_TASK DESCRIPTION_
The whole listing is to be set down again without alteration.

_LISTED RECORDS_
——————

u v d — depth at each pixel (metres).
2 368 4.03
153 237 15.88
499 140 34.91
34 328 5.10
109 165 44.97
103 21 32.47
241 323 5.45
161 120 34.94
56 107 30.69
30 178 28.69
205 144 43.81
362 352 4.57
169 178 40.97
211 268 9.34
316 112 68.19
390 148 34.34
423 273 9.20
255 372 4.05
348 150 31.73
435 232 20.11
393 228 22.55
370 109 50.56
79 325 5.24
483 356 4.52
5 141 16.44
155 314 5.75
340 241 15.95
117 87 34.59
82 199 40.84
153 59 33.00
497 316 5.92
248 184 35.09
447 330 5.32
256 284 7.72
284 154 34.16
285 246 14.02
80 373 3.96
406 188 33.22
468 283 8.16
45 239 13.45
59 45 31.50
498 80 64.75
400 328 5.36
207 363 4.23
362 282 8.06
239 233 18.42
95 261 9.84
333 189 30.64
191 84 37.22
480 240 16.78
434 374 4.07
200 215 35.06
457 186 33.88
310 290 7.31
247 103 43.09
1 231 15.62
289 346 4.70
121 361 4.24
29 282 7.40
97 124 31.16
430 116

——————

_REPLY TO THE TASK_
u v d — depth at each pixel (metres).
2 368 4.03
153 237 15.88
499 140 34.91
34 328 5.10
109 165 44.97
103 21 32.47
241 323 5.45
161 120 34.94
56 107 30.69
30 178 28.69
205 144 43.81
362 352 4.57
169 178 40.97
211 268 9.34
316 112 68.19
390 148 34.34
423 273 9.20
255 372 4.05
348 150 31.73
435 232 20.11
393 228 22.55
370 109 50.56
79 325 5.24
483 356 4.52
5 141 16.44
155 314 5.75
340 241 15.95
117 87 34.59
82 199 40.84
153 59 33.00
497 316 5.92
248 184 35.09
447 330 5.32
256 284 7.72
284 154 34.16
285 246 14.02
80 373 3.96
406 188 33.22
468 283 8.16
45 239 13.45
59 45 31.50
498 80 64.75
400 328 5.36
207 363 4.23
362 282 8.06
239 233 18.42
95 261 9.84
333 189 30.64
191 84 37.22
480 240 16.78
434 374 4.07
200 215 35.06
457 186 33.88
310 290 7.31
247 103 43.09
1 231 15.62
289 346 4.70
121 361 4.24
29 282 7.40
97 124 31.16
430 116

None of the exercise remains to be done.